Un reportaje publicado por The New York Times, en colaboración con Puente News, reveló que varios funcionarios y legisladores mexicanos, principalmente vinculados con Morena, han establecido contactos con autoridades estadounidenses para proporcionar información relacionada con investigaciones sobre presuntos vínculos entre servidores públicos y el crimen organizado.
Según el diario estadounidense, al menos una docena de funcionarios, entre ellos gobernadores y legisladores, han buscado comunicarse con autoridades de Estados Unidos, y algunos ya participan en conversaciones confidenciales. Estas acciones, señala el medio, buscan anticiparse a posibles investigaciones en su contra.
El reporte, firmado por los periodistas Steve Fisher, Jack Nicas y Alan Feuer, detalla que estos acercamientos comenzaron tras la acusación, a finales de abril, por parte del Departamento de Justicia de Estados Unidos contra 10 funcionarios y exfuncionarios de Sinaloa, incluido el entonces gobernador Rubén Rocha Moya, por presunta colaboración con el Cártel de Sinaloa.
Además, The New York Times señala que la DEA ha impulsado una iniciativa para contactar de manera privada a funcionarios mexicanos con el fin de persuadirlos a colaborar en las investigaciones.
Las pesquisas estadounidenses también se nutren de información proporcionada por integrantes del Cártel de Sinaloa detenidos en Estados Unidos, así como por algunos de los 92 presuntos operadores del narcotráfico enviados por México a territorio estadounidense en los últimos 18 meses, varios de los cuales han comenzado a colaborar con fiscales federales.
Estas investigaciones han generado una creciente fricción diplomática entre México y Estados Unidos. Desde que se hicieron públicas las acusaciones, la presidenta Claudia Sheinbaum ha descalificado reiteradamente los señalamientos y ha insistido en que cualquier indagatoria debe realizarse con base en los mecanismos de cooperación bilateral y con respeto a la soberanía nacional.
Este contexto subraya la complejidad de la relación bilateral en materia de seguridad y la delicada posición de los funcionarios involucrados, en un momento en que la cooperación entre ambos países es fundamental para enfrentar el crimen organizado.

○ ○ ○ ○ ○

#### [Consigna A]
Nombra a todos los periodistas que firman el reporte mencionado en la nota.
#### [Consigna B]
Reproduce tal cual el pasaje de la nota que va desde "Este contexto subraya" hasta "enfrentar el crimen organizado.".
#### [Consigna C]
Según la nota, ¿cuántos presuntos operadores del narcotráfico envió México a territorio estadounidense en los últimos 18 meses?
Las filas siguientes son un material independiente de la nota.

○ ○ ○ ○ ○

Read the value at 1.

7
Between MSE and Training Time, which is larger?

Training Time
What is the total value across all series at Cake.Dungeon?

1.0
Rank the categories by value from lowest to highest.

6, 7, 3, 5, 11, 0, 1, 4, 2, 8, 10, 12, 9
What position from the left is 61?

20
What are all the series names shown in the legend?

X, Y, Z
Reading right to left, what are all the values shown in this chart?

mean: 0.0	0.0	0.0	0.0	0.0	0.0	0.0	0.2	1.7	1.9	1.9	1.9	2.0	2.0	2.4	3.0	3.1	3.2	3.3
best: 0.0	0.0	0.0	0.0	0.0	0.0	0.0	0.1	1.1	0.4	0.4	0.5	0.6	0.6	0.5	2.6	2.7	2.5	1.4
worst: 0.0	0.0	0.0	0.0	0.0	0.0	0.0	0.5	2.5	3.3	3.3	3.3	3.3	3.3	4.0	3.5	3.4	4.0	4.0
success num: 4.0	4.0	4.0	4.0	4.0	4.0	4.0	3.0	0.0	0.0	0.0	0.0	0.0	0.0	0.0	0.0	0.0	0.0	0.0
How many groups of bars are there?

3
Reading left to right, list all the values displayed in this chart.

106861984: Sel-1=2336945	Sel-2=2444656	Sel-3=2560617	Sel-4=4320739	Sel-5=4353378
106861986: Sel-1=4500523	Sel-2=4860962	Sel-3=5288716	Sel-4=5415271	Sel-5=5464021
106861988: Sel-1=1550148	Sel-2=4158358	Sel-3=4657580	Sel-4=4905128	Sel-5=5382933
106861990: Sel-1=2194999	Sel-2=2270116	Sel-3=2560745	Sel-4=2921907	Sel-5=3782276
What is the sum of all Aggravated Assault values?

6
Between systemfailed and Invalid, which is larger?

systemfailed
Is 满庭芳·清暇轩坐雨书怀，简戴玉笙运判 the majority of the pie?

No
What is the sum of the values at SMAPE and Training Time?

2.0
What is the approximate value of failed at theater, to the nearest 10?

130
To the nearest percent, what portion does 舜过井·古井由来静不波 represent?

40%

○ ○ ○ ○ ○

#### [Tu respuesta A]
Steve Fisher, Jack Nicas y Alan Feuer.

#### [Tu respuesta B]
Este contexto subraya la complejidad de la relación bilateral en materia de seguridad y la delicada posición de los funcionarios involucrados, en un momento en que la cooperación entre ambos países es fundamental para enfrentar el crimen organizado.

#### [Tu respuesta C]
92.